AUFGABENSTELLUNG |
a. Wie viele Wahlberechtigte haben sich laut dem Bericht über ein mögliches Volksbegehren in NRW beim Volksbegehren in Bayern in Unterstützerlisten eingetragen?
b. Führe den Bericht über ein mögliches Volksbegehren in NRW im Anschluss an seinen letzten Satz weiter.

DOKUMENT |

Beim Volksbegehren in Bayern hatten sich 1 745 383 Wahlberechtigte in Unterstützerlisten eingetragen – fast 750.000 mehr als eigentlich nötig gewesen wären. Im einwohnerstärkeren NRW wären knapp 1,2 Millionen Unterstützer erforderlich. Beim Nabu zeigt man sich entschlossen, ein solches Begehren auf den Weg zu bringen: „Wir wollen das machen, da gibt es ein klares Signal“, sagte Tumbrinck in Münster. Ein Begehren freilich will gut vorbereitet sein, nicht zuletzt geht es auch um Kosten in sechs- oder siebenstelliger Euro Höhe.

Notwendig sei es in NRW allemal, ist Tumbrinck überzeugt. Beim Nabu verweist man auf die Situation der Insekten und vieler Vogelarten. Hinzukomme, dass die schwarz-gelbe Landesregierung „eine naturschutzfeindliche Agenda“ habe. Umweltministerium Ursula Heinen-Esser (CDU) nimmt Tumbrinck ausdrücklich aus. Sie sei sehr engagiert, könne sich aber auch nicht über den Koalitionsvertrag hinwegsetzen.

Unterstützung von Bundesministerin Schulze

„Wir stehen dem Anliegen positiv gegenüber und freuen uns auf Gespräche mit den Verbänden“, sagte Grünen-Landesvorsitzende Mona Neubaur auf Nachfrage der Redaktion. Die Landes-SPD hat dem Vernehmen nach einen positiven Präsidiumsbeschluss gefasst. Bundesumweltministerin Svenja Schulze (SPD), die in Münster wohnt, sagte am Rande der Tagung am Samstag: „Ich würde ein solches Begehren persönlich sehr begrüßen, das Thema trifft einen Nerv.“

Der Rückgang der Insektenmasse um mehr als 70% sei ein „Alarmruf für uns alle“, so Schulze weiter. Die Ministerin selbst will ihr Maßnahmenprogramm für den Artenschutz so schnell wie möglich an den Start bringen. Derzeit befinde es sich in der Abstimmung mit den anderen Bundesministerien.

DATENSÄTZE |
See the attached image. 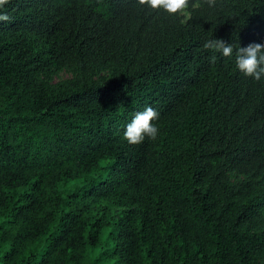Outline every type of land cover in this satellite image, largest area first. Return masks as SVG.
Segmentation results:
<instances>
[{"label":"trees","instance_id":"trees-1","mask_svg":"<svg viewBox=\"0 0 264 264\" xmlns=\"http://www.w3.org/2000/svg\"><path fill=\"white\" fill-rule=\"evenodd\" d=\"M0 12V264H264V78L235 63L264 0ZM149 106L157 138L129 144Z\"/></svg>","mask_w":264,"mask_h":264},{"label":"clouds","instance_id":"clouds-1","mask_svg":"<svg viewBox=\"0 0 264 264\" xmlns=\"http://www.w3.org/2000/svg\"><path fill=\"white\" fill-rule=\"evenodd\" d=\"M9 0H0V9ZM211 7L215 5V0H205ZM140 5H147L151 9H163L171 15H186L189 7V0H138ZM10 17L5 12H0V21H9ZM204 49L212 50L229 57L233 54L232 44H226L222 39H209L204 45ZM235 63L239 71L246 76L252 77L256 81L264 78V44L250 43L246 47L238 46L235 49ZM211 61L214 63L216 56L213 55ZM158 112L151 106L146 107L142 112H137L131 122L126 125L124 139L132 145L144 141L145 137L155 140L158 135V128L152 121L158 119Z\"/></svg>","mask_w":264,"mask_h":264}]
</instances>
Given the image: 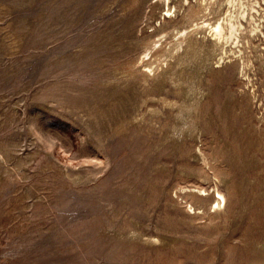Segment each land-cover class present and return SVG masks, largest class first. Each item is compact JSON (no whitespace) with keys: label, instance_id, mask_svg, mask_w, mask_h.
I'll use <instances>...</instances> for the list:
<instances>
[{"label":"rangeland","instance_id":"1","mask_svg":"<svg viewBox=\"0 0 264 264\" xmlns=\"http://www.w3.org/2000/svg\"><path fill=\"white\" fill-rule=\"evenodd\" d=\"M158 1L0 0V264H264V45Z\"/></svg>","mask_w":264,"mask_h":264},{"label":"bare ground","instance_id":"2","mask_svg":"<svg viewBox=\"0 0 264 264\" xmlns=\"http://www.w3.org/2000/svg\"><path fill=\"white\" fill-rule=\"evenodd\" d=\"M169 1L162 0L166 11L163 22L173 21L176 23L175 20L180 14L182 15L180 22L185 25L182 28L174 27L171 30H175L171 36L177 39L176 47L173 48L176 51L171 52V54L183 51L182 42L186 41L190 35H194V41H209L215 46H219L221 57L225 56L226 59L237 60L241 67L247 68L251 63L247 50L255 48L259 52L260 44H256L258 40L262 42L261 46L264 45V0H173V5ZM191 4H196L199 7L196 19H192L190 15L184 13L186 7ZM215 8L222 9V13L216 18L211 11ZM187 23L191 24L187 25ZM168 39L169 36L164 41ZM158 43L160 44L159 40L154 42L157 46ZM166 62L164 64L167 67L168 63ZM196 193L199 197L208 194L203 188H197ZM214 193H217L218 197L214 196L212 203H216L219 208L221 202H224V196L218 190Z\"/></svg>","mask_w":264,"mask_h":264}]
</instances>
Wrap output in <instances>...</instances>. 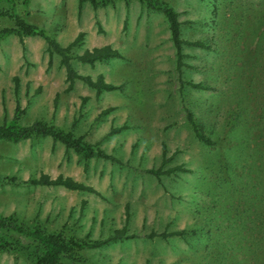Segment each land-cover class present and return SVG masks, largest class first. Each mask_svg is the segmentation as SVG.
<instances>
[{
	"label": "rangeland",
	"instance_id": "1",
	"mask_svg": "<svg viewBox=\"0 0 264 264\" xmlns=\"http://www.w3.org/2000/svg\"><path fill=\"white\" fill-rule=\"evenodd\" d=\"M78 1L0 0V11L18 13L61 45L83 31L71 64L117 88L96 96L78 79L66 91L60 56L49 55L46 40L12 33L0 37V123L16 105L23 124L71 129L75 120V134L116 160L84 158L48 136L0 140V214L80 241L125 227L127 236L83 247L62 264H264V0H164L178 13L181 37L209 45L183 43L180 65L160 10L141 0ZM13 25L0 15V28ZM103 44L122 57L93 65L76 58ZM187 110L212 144L195 136ZM177 165L170 174L148 171ZM41 173L99 193L4 181ZM177 229L186 233L159 235ZM3 234L17 247L0 251V264H36L26 255L31 239Z\"/></svg>",
	"mask_w": 264,
	"mask_h": 264
},
{
	"label": "trees",
	"instance_id": "2",
	"mask_svg": "<svg viewBox=\"0 0 264 264\" xmlns=\"http://www.w3.org/2000/svg\"><path fill=\"white\" fill-rule=\"evenodd\" d=\"M85 0H79V4ZM94 7L97 6V0H89ZM148 7L160 10L168 23L171 40L175 46L177 64L182 63L183 57L182 44L209 48L204 41L199 39L188 40L183 39L180 33V21L178 19V13L176 10L164 0H141ZM0 15L9 17L13 20L14 25L11 27L0 28V37L15 33L22 39L24 35H41L47 43V50L49 55L53 52L60 56V63L65 70L66 88L68 91L72 89L76 79H80L86 85L94 89L96 96H98L103 90H112L117 88V85L105 81L101 74H98L95 78L91 75L80 74L71 64V50L73 47L81 43L84 32L79 31L76 36L67 44L61 45L54 37L45 32L43 28H40L34 24L27 22L16 12H7L6 10L0 11ZM102 28L98 24V31ZM122 57V53L110 44L95 45L91 48H86L80 54L76 55V58L81 62L93 65L97 61H102L107 58ZM192 86L200 88L202 84L197 82H191ZM18 87V77H14V88ZM109 109L102 110V114L108 112ZM20 107L16 105L14 114L10 120H4L0 123V140L17 142L27 138L50 136L53 140L60 141L64 144L66 149H72L77 153H80L84 158L89 157H101L105 159L116 160L115 156L106 152L96 143H90L86 141L81 135L75 134L73 127L75 126V120L72 123L71 129H64L53 123H49L42 119H36L30 123H20ZM187 120L192 127L195 136L208 144H212L213 141L206 136L199 123L194 118L192 112L187 110ZM120 127H112L111 132H115ZM244 140H247L246 131H241L238 135ZM249 152V151H248ZM246 154V152H245ZM247 155V154H246ZM248 155H251L249 152ZM182 169L181 166H173L163 170L159 168H150L149 172L159 174H170L177 170ZM5 182L22 184V185H41V186H63L72 190H84L94 193H99L93 186L88 185L82 181H78L71 176H64L58 174L55 177L50 176L47 173H41L37 177H30L24 180H17L14 177H5ZM17 180V181H16ZM11 231L28 239H31L33 244L26 250L28 258L33 260L36 264H62L63 258L73 259L76 252L83 247H95L104 244L105 242L127 236L125 227L117 228L114 232L106 238L83 240L76 238L75 236L65 235L61 230H47L36 224H28L16 218L13 215L0 214V251L13 250L17 247L10 237H6L3 232ZM186 233L184 229H177L174 231L162 232L159 235H171L178 234L183 235ZM219 234L224 238V231L220 230ZM221 237V238H222ZM222 245L226 244L225 241H221Z\"/></svg>",
	"mask_w": 264,
	"mask_h": 264
},
{
	"label": "crops",
	"instance_id": "3",
	"mask_svg": "<svg viewBox=\"0 0 264 264\" xmlns=\"http://www.w3.org/2000/svg\"><path fill=\"white\" fill-rule=\"evenodd\" d=\"M79 2V1H78ZM76 80H78V79H76ZM75 80V81H76ZM75 83V82H74ZM74 86V85H73ZM72 126V125H71ZM61 127V126H60ZM43 137H46V136H43ZM48 137H50V136H48ZM34 138V137H33ZM51 138V137H50ZM27 139H29V138H27ZM52 139V138H51ZM53 140V139H52ZM55 141H57V140H55ZM60 142V141H59Z\"/></svg>",
	"mask_w": 264,
	"mask_h": 264
}]
</instances>
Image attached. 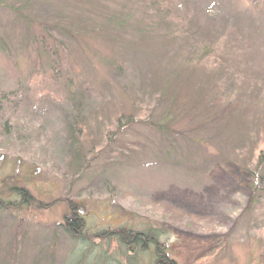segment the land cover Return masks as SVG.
Instances as JSON below:
<instances>
[{
    "label": "rangeland",
    "instance_id": "rangeland-1",
    "mask_svg": "<svg viewBox=\"0 0 264 264\" xmlns=\"http://www.w3.org/2000/svg\"><path fill=\"white\" fill-rule=\"evenodd\" d=\"M261 156L264 0H0V264H264Z\"/></svg>",
    "mask_w": 264,
    "mask_h": 264
},
{
    "label": "trees",
    "instance_id": "trees-1",
    "mask_svg": "<svg viewBox=\"0 0 264 264\" xmlns=\"http://www.w3.org/2000/svg\"><path fill=\"white\" fill-rule=\"evenodd\" d=\"M259 160V163L257 165V168L258 167H262L264 166V158L263 156H261ZM6 206V205H5ZM5 206L3 205H0V209H5ZM73 210H76L75 208L72 209L71 211ZM73 213V212H72ZM72 220L70 221L69 223V226L70 228L68 229V233L72 234V236H76V234H78L76 231L77 229L80 228V224H79V220L77 218V216L71 218ZM158 231L157 229L154 230L152 228H147V230L145 231H142V232H139V233H135L133 231H125V230H120L119 232H117V241L121 242V244L125 247V249H128L129 247H135L137 246V251L139 252L141 249V247H144V249L146 248L147 249V246L149 245H154L155 246V251H154V255L157 256L158 259H155L156 262L155 264H165L163 261H164V258L163 256H161L159 252L160 249H158L159 247L157 246V241H158ZM127 247V248H126ZM137 252V254H138ZM107 262V260H106ZM111 264V263H110ZM167 264V263H166ZM168 264H174L172 262H168Z\"/></svg>",
    "mask_w": 264,
    "mask_h": 264
}]
</instances>
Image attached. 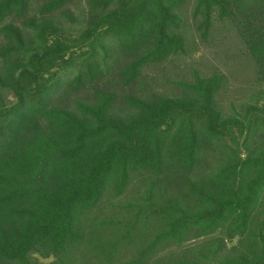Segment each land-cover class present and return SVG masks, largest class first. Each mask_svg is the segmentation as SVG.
<instances>
[{
	"label": "trees",
	"instance_id": "trees-1",
	"mask_svg": "<svg viewBox=\"0 0 264 264\" xmlns=\"http://www.w3.org/2000/svg\"><path fill=\"white\" fill-rule=\"evenodd\" d=\"M230 28L264 84V0H0V264H264V97L169 73Z\"/></svg>",
	"mask_w": 264,
	"mask_h": 264
},
{
	"label": "rangeland",
	"instance_id": "rangeland-1",
	"mask_svg": "<svg viewBox=\"0 0 264 264\" xmlns=\"http://www.w3.org/2000/svg\"><path fill=\"white\" fill-rule=\"evenodd\" d=\"M224 38L213 40L208 45L201 46L199 52L186 61H180L171 68L169 72L173 78L180 80L184 75L187 78L193 74V70H200L203 73H210L213 70H222L230 78L227 90L222 95V108L226 113L231 114L234 111H242L246 105L255 103L258 99L264 97V84L255 78L254 68L245 64H238L239 57L236 54L241 53L242 45L236 38V33L230 28L221 34ZM250 72L248 75L244 72ZM264 102V99H261ZM260 215H264V207L260 210ZM201 245L199 241L192 242L190 246L184 247L182 251L198 248ZM179 250V251H181ZM178 251V252H179Z\"/></svg>",
	"mask_w": 264,
	"mask_h": 264
}]
</instances>
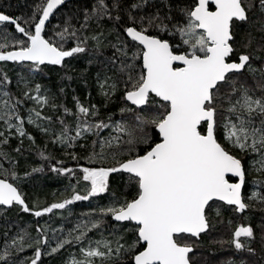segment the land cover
I'll use <instances>...</instances> for the list:
<instances>
[{"label": "snow or ice", "instance_id": "snow-or-ice-1", "mask_svg": "<svg viewBox=\"0 0 264 264\" xmlns=\"http://www.w3.org/2000/svg\"><path fill=\"white\" fill-rule=\"evenodd\" d=\"M69 3L0 10V264H209L206 240L220 264H264V0ZM92 68L99 102L72 89L69 107ZM26 153L42 163L21 175ZM45 166L70 196H28ZM93 198L73 227L50 223Z\"/></svg>", "mask_w": 264, "mask_h": 264}, {"label": "trees", "instance_id": "trees-1", "mask_svg": "<svg viewBox=\"0 0 264 264\" xmlns=\"http://www.w3.org/2000/svg\"><path fill=\"white\" fill-rule=\"evenodd\" d=\"M87 0H71L69 3V7L72 6V4H83L86 3ZM33 0H0V10H4L6 14H13L16 16H23L30 13L32 8ZM65 13H67V9H65ZM63 16L58 17L53 21V24L60 23L63 20ZM75 66L77 70H82L87 67V65L83 61L75 62ZM6 71L9 72V75H14L13 73V65L11 62L7 65L5 68ZM95 68L89 69L88 71V87L86 88L84 83L82 81H74L71 83V87L68 89L69 95L66 99V103L69 107H72V99H71V90L75 89V94L80 96L81 100L87 99V93L88 91L92 92L93 97L95 98L93 102L98 103L99 98L96 95V89L93 87L92 82V74L94 73ZM53 81L58 80V77H56L54 74L49 73ZM43 83H47L48 81H41ZM55 90V89H54ZM110 111H117V108L115 105H113L110 109ZM29 131L33 133V135L37 136V141L40 142L42 140V137L38 132L33 130L29 126ZM13 145H15L17 142L15 140L12 141ZM27 144V142H26ZM49 151L54 152L55 155L58 157L60 156V153L58 150L53 149L51 146H49ZM83 153H81L82 155ZM42 163L40 161L39 157L33 153L32 155L25 154V158L21 159V165H20V174L23 175L24 171L30 170V167L32 166H39ZM81 164L84 166H88V164L81 160ZM69 166L75 167L76 163L70 161ZM46 171L43 174H37L34 177L30 178L24 185L23 189L25 192L28 193V196L32 199L39 198L41 203H52V202H58L62 199H64L66 196H70V191H66L68 187V182L63 177H58L56 174ZM99 202L101 204L106 203L105 200H101L100 198H93L90 201H80L76 202L73 205H70L69 207L72 209L73 215L68 218L67 221H64L61 217L67 216L68 212L67 209L65 210H54V215H52L50 223L52 226L59 227L61 224H63L66 228H70L74 226V223L84 217H82L80 214L85 213L91 210L92 207L95 206V204ZM9 218V221L14 222L19 227H26L29 224H34V218L30 214L25 213H18L16 211H9L6 214ZM259 213L253 214L254 221L259 218ZM49 218L46 216L41 219V223H44L45 220H48ZM5 227V220L3 217H0V236H2L3 229ZM15 231V229H14ZM33 234L35 235V232L33 231ZM216 238H227V236L222 233L218 232L214 234ZM75 251V249H73ZM30 254V253H29ZM228 255L227 252L220 250L219 246L210 244L207 240L204 242L203 246L198 249V256L197 259L207 261L209 264H220V262ZM49 261V264H60L59 260H52L51 258H45Z\"/></svg>", "mask_w": 264, "mask_h": 264}, {"label": "water", "instance_id": "water-1", "mask_svg": "<svg viewBox=\"0 0 264 264\" xmlns=\"http://www.w3.org/2000/svg\"><path fill=\"white\" fill-rule=\"evenodd\" d=\"M71 1V0H70Z\"/></svg>", "mask_w": 264, "mask_h": 264}]
</instances>
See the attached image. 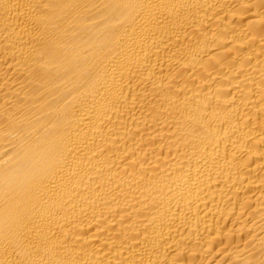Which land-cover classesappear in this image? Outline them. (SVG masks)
Instances as JSON below:
<instances>
[{"label": "bare ground", "instance_id": "bare-ground-1", "mask_svg": "<svg viewBox=\"0 0 264 264\" xmlns=\"http://www.w3.org/2000/svg\"><path fill=\"white\" fill-rule=\"evenodd\" d=\"M0 264H264V0H0Z\"/></svg>", "mask_w": 264, "mask_h": 264}]
</instances>
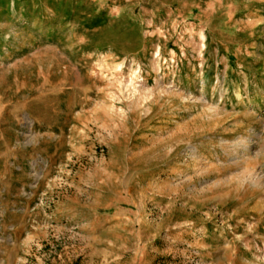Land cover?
I'll list each match as a JSON object with an SVG mask.
<instances>
[{"label": "rangeland", "instance_id": "obj_1", "mask_svg": "<svg viewBox=\"0 0 264 264\" xmlns=\"http://www.w3.org/2000/svg\"><path fill=\"white\" fill-rule=\"evenodd\" d=\"M0 264H264V0H0Z\"/></svg>", "mask_w": 264, "mask_h": 264}]
</instances>
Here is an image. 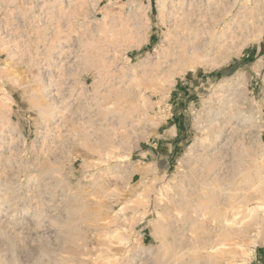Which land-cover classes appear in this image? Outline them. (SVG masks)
Returning <instances> with one entry per match:
<instances>
[{
    "label": "rangeland",
    "instance_id": "1",
    "mask_svg": "<svg viewBox=\"0 0 264 264\" xmlns=\"http://www.w3.org/2000/svg\"><path fill=\"white\" fill-rule=\"evenodd\" d=\"M177 1L0 0V264L259 260L264 0H196L217 31L241 32L166 66ZM228 167L203 201L223 204L218 220L244 196L252 207L236 226L190 224L185 195Z\"/></svg>",
    "mask_w": 264,
    "mask_h": 264
},
{
    "label": "bare ground",
    "instance_id": "2",
    "mask_svg": "<svg viewBox=\"0 0 264 264\" xmlns=\"http://www.w3.org/2000/svg\"><path fill=\"white\" fill-rule=\"evenodd\" d=\"M172 2V0H170ZM177 1V0H175ZM179 1V0H178ZM177 3H180L178 2ZM181 1V0H180ZM228 1V0H227ZM185 2V1H184ZM196 0H186L185 3H180V5H178L179 7H174V11L170 12V15L168 18L173 17V22H171L170 20V31L172 34V45L169 51V54L166 56V60L164 63V66H172L174 65L179 58L182 56L183 58H187L188 59H202V58H207V56L212 55L213 53H218L219 51H222L223 49H226L228 46V43L231 42V40L237 35H239V32H241V26L236 30H229L231 32H229L228 30H221L222 32H219L216 30V27L219 25L218 21L216 20V18H212L209 19V17H207L208 14H206V12L203 10V12L201 11L203 8L201 7H197L198 2L196 4ZM210 2V1H209ZM216 2V1H214ZM176 4L173 0V2L171 4ZM201 3V2H199ZM203 3V2H202ZM229 3V2H226ZM217 4V3H216ZM221 4V3H220ZM200 6V4H199ZM202 6V5H201ZM204 6V5H203ZM211 6L207 4V6H205L204 8H206V11L213 8H210ZM218 6H216L217 8ZM224 8V7H223ZM220 9V8H219ZM218 9V10H219ZM233 9V8H232ZM169 10V9H168ZM214 11V10H212ZM211 11V12H212ZM224 12L225 10H222ZM169 12V11H168ZM210 12V13H211ZM218 13V11H215L213 13ZM222 12V13H224ZM220 15V13H218ZM225 14V13H224ZM211 16V15H210ZM217 16V15H216ZM215 16V17H216ZM214 17V16H213ZM218 17V16H217ZM226 17V15H224V18ZM227 18V17H226ZM228 20V18H227ZM221 21V20H220ZM223 21V20H222ZM229 21V20H228ZM234 21V20H233ZM221 24V23H220ZM231 24V23H230ZM229 24V26H230ZM225 25H226V21H225ZM227 27H229L228 25H226ZM243 26V25H242ZM247 25H244L242 28H246ZM226 27V28H227ZM232 27V26H230ZM223 29V28H222ZM230 29V28H229ZM242 29V30H243ZM240 30V31H239ZM236 36V37H237ZM170 40V39H169ZM230 44V43H229ZM185 56V57H184ZM180 59H183V58ZM197 61L195 60V63ZM174 69V68H173ZM180 70V69H179ZM184 71V70H183ZM225 99V98H224ZM226 101V100H225ZM224 101V102H225ZM225 108V107H224ZM226 109V108H225ZM223 113V112H222ZM224 115V114H223ZM222 115V116H223ZM230 119V118H229ZM214 121V120H213ZM227 122V121H226ZM210 124V123H209ZM208 153V152H207ZM206 155V154H205ZM205 155L204 153L201 154L200 156L197 157L198 160L196 161H205ZM227 158V157H226ZM229 158V157H228ZM232 159V158H231ZM226 160V159H225ZM195 161V162H196ZM201 162V163H202ZM205 163V162H204ZM197 163H195L196 165ZM200 164V162L198 163ZM203 165V163H202ZM205 165V164H204ZM225 165V164H224ZM223 167V166H222ZM200 168V167H199ZM227 168V167H226ZM229 168V167H228ZM202 169V168H201ZM222 169V168H220ZM224 170V172H222ZM223 170H218L215 171V175H213L211 173L210 180H207V178H204V176H206V174L203 176L201 173V178L198 177V181H194L195 183L191 186H189L190 190L188 191V195L186 194L185 196H189L190 201H188L185 206H184V210H188V212H191V217H190V224L191 223H198V222H203L204 220H208V224H211V228L212 229H218V228H225V227H230V226H236L237 224L241 223V219L239 217L241 210L245 207H247V210L250 209L251 207H249L248 204L249 202H247L246 200H248V196H244L245 201H240L237 203H232L231 207H224L226 208L225 210H223V214L222 216L219 217V220L214 216L216 213L218 212H222L221 210L223 209V207L221 208V204L217 201V202H213L214 199L210 198L209 200L206 201V203L203 201L205 200L206 197H208L209 193H207L208 188H210L211 185H213V180L214 178L218 177H226V176H230L229 172H230V168L227 170H225V168H223ZM202 172V171H201ZM227 172V173H226ZM210 176V174H209ZM228 176V178H229ZM200 178V179H199ZM226 179V178H225ZM224 179V180H225ZM221 180V179H220ZM223 180V181H224ZM222 181V182H223ZM229 181V180H228ZM228 181H226L228 184H223L225 185L224 187L222 185H220L223 191H228V192H236L239 189H241L240 187L233 186L232 183H229ZM231 181V179H230ZM237 181V180H236ZM221 182V181H219ZM221 182V184H222ZM233 182V181H232ZM225 183V181H224ZM237 183V182H236ZM220 184V183H219ZM188 185H190V183H188ZM235 185V184H234ZM244 187V186H243ZM242 187V188H243ZM188 188V189H189ZM245 188V187H244ZM220 189V191H221ZM247 188H245L244 190H246ZM242 190V189H241ZM223 191V192H224ZM181 192V191H180ZM182 192V193H183ZM209 192V191H208ZM183 193V194H184ZM211 193V192H210ZM245 193V192H244ZM249 193V192H248ZM177 195V194H176ZM246 195V194H245ZM211 196V194H210ZM174 197V196H173ZM213 197V195H212ZM215 197V196H214ZM218 197V196H217ZM224 197V196H223ZM172 198V197H171ZM209 198V197H208ZM222 198V197H221ZM231 198V196H230ZM240 198V197H239ZM186 199V198H185ZM178 200V199H177ZM222 200V199H219ZM227 200V199H226ZM225 200V201H226ZM242 200V198H241ZM216 201V200H215ZM173 202V201H172ZM184 202V201H183ZM252 202V200L250 201V203ZM177 203V201H176ZM175 203V204H176ZM179 203V202H178ZM185 203V202H184ZM198 203V204H196ZM218 203L220 205H218ZM253 204V203H252ZM223 205V204H222ZM259 206H261V204H259ZM256 207V206H255ZM185 215V213H184ZM243 216V215H242ZM243 218V217H242ZM244 221V220H243ZM202 222L200 224H202ZM207 223V222H206ZM205 223V224H206ZM245 224V223H244ZM193 225V224H192ZM191 226V225H190ZM194 226V225H193ZM234 228V227H233ZM222 230V229H221ZM207 231V230H206ZM198 232V231H197ZM216 232V231H215ZM217 234V233H216ZM215 234V235H216ZM196 236V235H195ZM198 236V235H197ZM220 237V234H219ZM199 238V237H198ZM205 238V237H204ZM197 239V238H196ZM207 239V238H206ZM215 239V238H214ZM208 240V239H207ZM206 240V241H207ZM212 241V240H210ZM209 241V242H210ZM217 241V240H216ZM205 242V239L204 241ZM218 242V241H217ZM216 242V243H217ZM223 242V241H222ZM220 243V244H211V245H206L204 246L206 248V254H211L213 250L218 249L221 246H225L224 243ZM196 243V242H195ZM208 243V242H207ZM206 243V244H207ZM212 243V242H211ZM215 243V242H214ZM203 244V243H202ZM198 245V244H197ZM200 245V244H199ZM202 246V245H201ZM203 249V248H202ZM222 248H220L221 250ZM234 251V250H233ZM211 252V253H210ZM205 253V252H204ZM184 254V253H183ZM193 254V253H192ZM196 254V253H195ZM216 254V252L214 253ZM212 256V255H211ZM179 262V261H178ZM230 262V261H229ZM236 263V262H235ZM217 264V263H216Z\"/></svg>",
    "mask_w": 264,
    "mask_h": 264
},
{
    "label": "crops",
    "instance_id": "3",
    "mask_svg": "<svg viewBox=\"0 0 264 264\" xmlns=\"http://www.w3.org/2000/svg\"><path fill=\"white\" fill-rule=\"evenodd\" d=\"M259 251H261L263 255L260 254L259 260L256 257H253L250 260V264H264V249H260Z\"/></svg>",
    "mask_w": 264,
    "mask_h": 264
}]
</instances>
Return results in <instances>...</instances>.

LÖSUNGEN |
a. 1 745 383 Wahlberechtigte

b.
„Ich würde mich sehr freuen, wenn es in Nordrhein-Westfalen mal wieder ein erfolgreiches Volksbegehren gäbe“, sagte Alexander Trennheuser vom Verein Mehr Demokratie auf Nachfrage der Redaktion. Ein Begehren sei „so etwas wie eine demokratische Bildungsveranstaltung“, weil sich auf breiter Front mit einem Thema auseinandergesetzt werde.

Verein: „Hürden für Begehren sind zu hoch“

Bei der Tagung in Münster: Bundesumweltministerin Svenja Schulze, eingerahmt von Nabu-Landesvize Christian Chwallek und Schmetterlingsfachfrau Sarah Bölke.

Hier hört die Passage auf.